Use a prebuilt Docker image with Megablocks pre-installed#

Docker is the recommended method to set up a Megablocks environment, as it avoids potential installation issues. The tested, prebuilt image includes Megablocks, PyTorch, ROCm, and other dependencies.
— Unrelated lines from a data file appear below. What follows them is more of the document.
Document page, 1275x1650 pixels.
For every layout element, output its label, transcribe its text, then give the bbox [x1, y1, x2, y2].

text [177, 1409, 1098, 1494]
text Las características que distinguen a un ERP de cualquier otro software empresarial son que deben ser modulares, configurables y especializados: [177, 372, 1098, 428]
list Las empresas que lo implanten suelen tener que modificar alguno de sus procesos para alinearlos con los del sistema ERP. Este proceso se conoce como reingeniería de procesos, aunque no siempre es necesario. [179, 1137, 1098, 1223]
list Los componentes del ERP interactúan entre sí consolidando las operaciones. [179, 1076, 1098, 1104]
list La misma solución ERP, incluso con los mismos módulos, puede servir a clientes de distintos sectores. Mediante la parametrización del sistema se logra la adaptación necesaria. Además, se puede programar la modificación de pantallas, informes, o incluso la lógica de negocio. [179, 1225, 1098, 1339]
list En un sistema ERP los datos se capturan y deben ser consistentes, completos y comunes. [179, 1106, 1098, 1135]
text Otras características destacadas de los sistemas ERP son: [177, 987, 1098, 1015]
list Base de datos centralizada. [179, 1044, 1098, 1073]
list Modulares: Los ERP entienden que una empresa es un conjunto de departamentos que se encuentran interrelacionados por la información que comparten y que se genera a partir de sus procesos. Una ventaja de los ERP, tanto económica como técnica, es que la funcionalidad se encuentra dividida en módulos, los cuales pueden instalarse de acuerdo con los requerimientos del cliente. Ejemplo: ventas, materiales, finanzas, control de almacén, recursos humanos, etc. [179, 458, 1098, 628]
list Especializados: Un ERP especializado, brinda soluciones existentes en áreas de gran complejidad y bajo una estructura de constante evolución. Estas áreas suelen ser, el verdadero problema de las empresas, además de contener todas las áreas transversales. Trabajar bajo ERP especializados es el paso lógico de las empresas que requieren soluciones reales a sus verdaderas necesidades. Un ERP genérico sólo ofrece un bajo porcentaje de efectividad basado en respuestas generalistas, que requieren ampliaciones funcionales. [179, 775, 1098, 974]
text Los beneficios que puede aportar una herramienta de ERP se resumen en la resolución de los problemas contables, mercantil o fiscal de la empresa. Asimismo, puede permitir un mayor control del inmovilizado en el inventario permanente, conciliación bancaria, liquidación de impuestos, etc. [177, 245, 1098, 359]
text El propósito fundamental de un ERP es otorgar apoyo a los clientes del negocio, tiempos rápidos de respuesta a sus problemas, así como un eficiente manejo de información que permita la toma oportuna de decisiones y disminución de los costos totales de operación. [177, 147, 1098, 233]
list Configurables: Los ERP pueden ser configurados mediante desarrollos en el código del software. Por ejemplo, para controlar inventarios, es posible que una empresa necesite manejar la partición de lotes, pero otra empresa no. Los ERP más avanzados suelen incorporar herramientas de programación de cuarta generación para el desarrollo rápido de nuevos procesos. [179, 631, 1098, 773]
  1. Pull the Docker image

    docker pull rocm/megablocks:megablocks-0.7.0_rocm6.3.0_ubuntu24.04_py3.12_pytorch2.4.0
    
  2. Launch and connect to the container

    docker run -it --rm \
    --privileged -v ./:/app \
    --network=host --device=/dev/kfd \
    --device=/dev/dri --group-add video \
    --name=my_megablocks --cap-add=SYS_PTRACE \
    --security-opt seccomp=unconfined \
    --ipc=host --shm-size 16G \
    rocm/megablocks:megablocks-0.7.0_rocm6.3.0_ubuntu24.04_py3.12_pytorch2.4.0
    

Build your own Docker image#

Megablocks supports the ROCm platform and can be run directly by setting up a Docker container from scratch. A Dockerfile is provided in the ROCm/megablocks repository to help you get started.

  1. Clone the ROCm/megablocks repository

    git clone https://github.com/ROCm/megablocks.git
    
  2. Enter the directory and build the docker file

    cd megablocks
    docker build -t rocm/megablocks:megablocks-0.7.0_rocm6.3.0_ubuntu24.04_py3.12_pytorch2.4.0
    
  3. Run the docker container

    docker run -it \
    --device=/dev/kfd \
    --device=/dev/dri \
    --group-add video \
    rocm/megablocks:megablocks-0.7.0_rocm6.3.0_ubuntu24.04_py3.12_pytorch2.4.0
    

Set up your datasets#

You can use the gpt2_125m_8gpu.sh script to run the Megablocks training process. If you are working with other model sizes, the process is similar, but you will need to use a different script.

  1. Once you are inside the Megablocks Directory, you can download the BooksCorpus dataset or Oscar dataset by utilizing the helper scripts stored in the dataset directory:

    • Oscar dataset

    • gpt2-vocab.json

    • gpt2-merges.txt

    cd third_party/Stanford-Megatron-LM/tools
    wget https://huggingface.co/bigscience/misc-test-data/resolve/main/stas/oscar-1GB.jsonl.xz
    xz -d oscar-1GB.jsonl.xz
    wget -O gpt2-vocab.json https://huggingface.co/openai-community/gpt2/resolve/main/vocab.json
    wget -O gpt2-merges.txt https://huggingface.co/mkhalifa/gpt2-biographies/resolve/main/merges.txt
    
  2. Pre-process the datasets

    export BASE_SRC_PATH=$(dirname $(pwd))
    export BASE_DATA_PATH=${BASE_SRC_PATH}/tools
    python preprocess_data.py \
    --input ${BASE_DATA_PATH}/oscar-1GB.jsonl \
    --output-prefix ${BASE_DATA_PATH}/my-gpt2 \
    --vocab-file ${BASE_DATA_PATH}/gpt2-vocab.json \
    --dataset-impl mmap \
    --tokenizer-type GPT2BPETokenizer \
    --merge-file ${BASE_DATA_PATH}/gpt2-merges.txt \
    --append-eod \
    --workers 8 \
    --chunk-size 10
    
  3. Set up the pre-training script

    Edit the exp/gpt2/gpt2_125m_8gpu.sh script inside the project root directory:

    DATA_PATH=${BASE_DATA_PATH}/my-gpt2_text_document
    CHECKPOINT_PATH=${BASE_DATA_PATH}/checkpoints
    VOCAB_FILE=${BASE_DATA_PATH}/gpt2-vocab.json
    MERGE_FILE=${BASE_DATA_PATH}/gpt2-merges.txt
    
  4. Run the pre-training script

    From the project root directory, execute the following command:

    ./exp/gpt2/gpt2_125m_8gpu.sh | tee train.log
    

Test the Megablocks installation#

Megablocks unit tests are optional for validating your installation if you used a prebuilt Docker image from AMD ROCm Docker Hub.

To run unit tests manually and validate your installation fully, follow these steps:

Note

Run the following from the Stanford Megatron-LM root. Running the unit tests requires 8 GPUs as they test for distributed functionality.

pytest -m gpu /root/megablocks/tests/ 2>&1 | tee "megablocks_test.log"

Run a Megablocks example#

Recommended example: pretraining_gpt.sh. For detailed steps, refer to the Efficient MoE training on AMD ROCm: How-to use Megablocks on AMD GPUs blog.